UK reports Russian aircraft incursion near Baltic States


RAF

The UK Royal Air Force (RAF) Typhoon jets have intercepted two Russian aircraft near Baltic States when the aircraft tried to approach Baltic airspace without sharing a flight plan.

According to the UK Defence Ministry, one of the aircraft was identified as an Il-20M 'Coot' A surveillance aircraft, while the second aircraft was an An-26 'Curl' transport plane.

The latest interception marks the Typhoon's fourth tasking since May after deploying to the Baltic as part of the Nato Baltic Air Policing mission.

UK Defence Secretary Michael Fallon said: "The interception of Russian Military aircraft by our RAF Typhoon fighters underlines our commitment to Nato and the security of the Baltic region.

"The latest interception marks the Typhoon's fourth tasking since May after deploying to the Baltic as part of the Nato Baltic Air Policing mission."

"RAF air and ground crew are doing vital work to defend the skies above and around the Baltic States and I look forward to seeing that work first hand in the near future."

The latest mission was conducted in collaboration with the Estonian Air Force and the RAF Air Surveillance and Control System (ASACS) detachment at Amari in Estonia.

The UK has deployed four RAF Typhoons to Amari airbase in Estonia.

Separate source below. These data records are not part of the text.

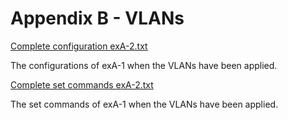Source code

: # Appendix B - VLANs

[Complete configuration exA-2.txt](https://github.com/Helweg/Project-Network-2nd-Semester/blob/master/Appendix%20B/Complete%20configurations%20exA-2.txt)

The configurations of exA-1 when the VLANs have been applied.

[Complete set commands exA-2.txt](https://github.com/Helweg/Project-Network-2nd-Semester/blob/master/Appendix%20B/Complete%20set%20commands%20exA-2.txt)

The set commands of exA-1 when the VLANs have been applied.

These jets are operating alongside Norwegian aircraft between May and August this year to secure Nato's airspace over the Baltic nations of Latvia, Estonia and Lithuania.

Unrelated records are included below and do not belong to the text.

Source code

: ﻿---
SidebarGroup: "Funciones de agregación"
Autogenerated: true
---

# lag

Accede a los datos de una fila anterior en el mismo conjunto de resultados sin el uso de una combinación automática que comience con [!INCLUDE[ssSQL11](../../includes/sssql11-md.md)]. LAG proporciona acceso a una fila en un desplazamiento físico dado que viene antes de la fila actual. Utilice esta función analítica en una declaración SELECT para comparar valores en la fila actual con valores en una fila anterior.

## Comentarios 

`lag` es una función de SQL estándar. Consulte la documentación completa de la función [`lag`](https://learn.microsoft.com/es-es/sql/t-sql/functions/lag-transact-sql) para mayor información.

In May, RAF Typhoon jets intercepted a Russian Military aircraft near Baltic airspace.

During the mission, the jets identified and escorted a Russian reconnaissance aircraft that was flying in international airspace until it departed the area.

In addition, two RAF Typhoon fighters had intercepted two Russian Tu-95 Bear long-range bombers earlier this year, when the aircraft were flying in international airspace near the UK.